Monday, 8 April 2013
Cyber Feud Reminds Businesses of the Need for Security
As March rolled in April, the news media was awash in stories about what was being billed as the "biggest cyber-attack in history." CNN, the New York Times, and a host of other news outlets were warning computer users around the world that a prolonged Distributed Denial of Service (DDoS) attack was causing major Internet slowdowns on a scale like nothing we have ever seen.
Fortunately, as is usually the case with news media, the reports were wildly overblown. Nonetheless, they did serve as a wake-up call for businesses both large and small. The attacks served as an important reminder for hosting companies and their customers, as well as companies with their own dedicated servers, of the need for diligent security practices.
At the centre of the March DDoS attack was an ongoing cyber feud between the Spamhaus Project and a company by the name of CyberBunker. The former is a European organisation with a mission to fight the worldwide problem of spam e-mail. The latter is a hosting company that promises to take on any customer with the exception of those who promote child pornography or terrorism.
CyberBunker has long been a target of Spamhaus due to allegations that the hosting company wilfully and knowingly provides a home for some of the world's most prolific spammers. Although CyberBunker denies any direct involvement in the attack, the company's founder admitted some of the individuals using their services got together to organise and launch the attack.
The prolonged DDoS event lasted for several days even as another organization, known as Stophaus, stepped in to try to bring it to an end. As for Spamhaus, they acknowledge the attack was indeed the largest they faced but certainly not the first. The non-profit organization says they will not be thwarted in their mission by such attacks despite facing ongoing security threats and promises of lawsuits.

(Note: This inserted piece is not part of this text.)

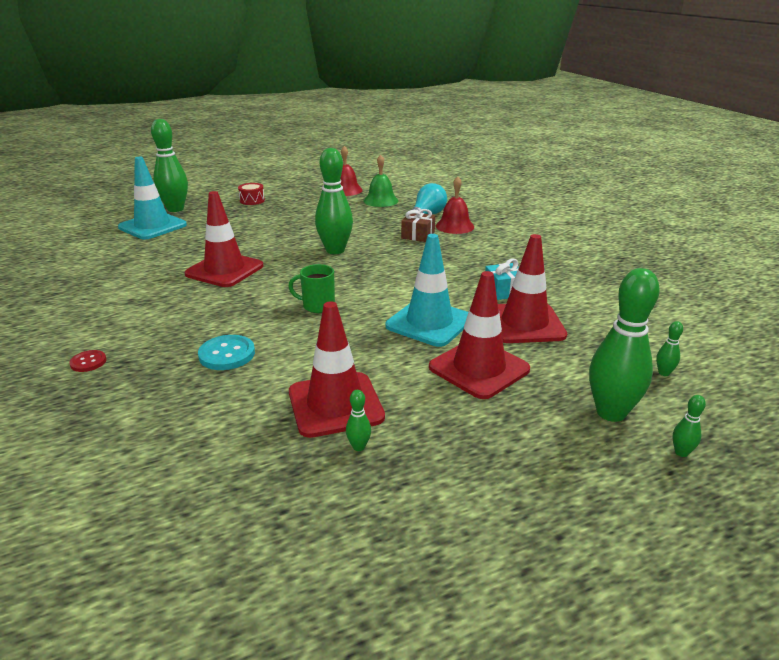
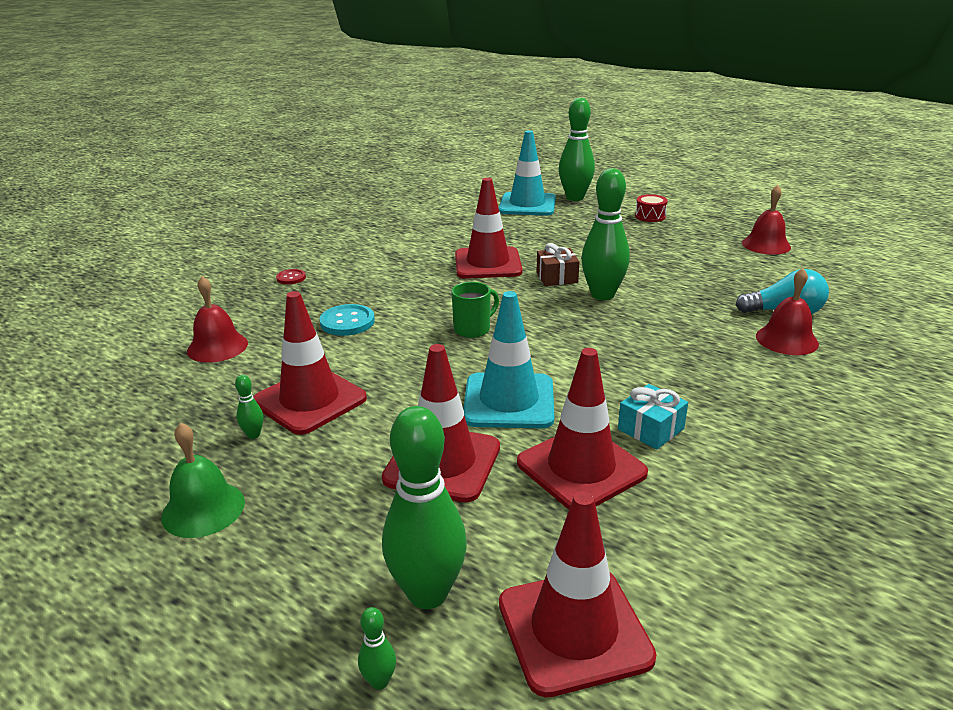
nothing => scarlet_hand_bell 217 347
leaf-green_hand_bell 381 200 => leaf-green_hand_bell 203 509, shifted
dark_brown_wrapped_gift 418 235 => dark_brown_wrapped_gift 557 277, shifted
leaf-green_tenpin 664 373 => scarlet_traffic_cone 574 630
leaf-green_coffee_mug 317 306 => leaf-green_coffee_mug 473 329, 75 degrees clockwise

If nothing else the attack on Spamhaus exposed inherent vulnerabilities in today's email systems. What's more, it shows that no amount of data centre training or systems management will ever stop hackers from launching DDoS attacks. They are too easy to pull off because there is little victims can do to stop them until they are well under way. The best businesses can do is strive to shut down such attacks as soon as they are recognised.
In an era of increased virtualisation and cloud computing, it becomes all the more important for businesses to understand the security threats they face so proactive steps can be taken. The key to minimizing the damage of DDoS attacks is to employ a combination of automated software and competent security personnel.
Trained security experts know how to use software to its fullest potential while also being able to pick up on things outside software parameters. With the combined skill of a security expert and a good DDoS security package, companies can significantly reduce their risk of being the victim of a prolonged attack.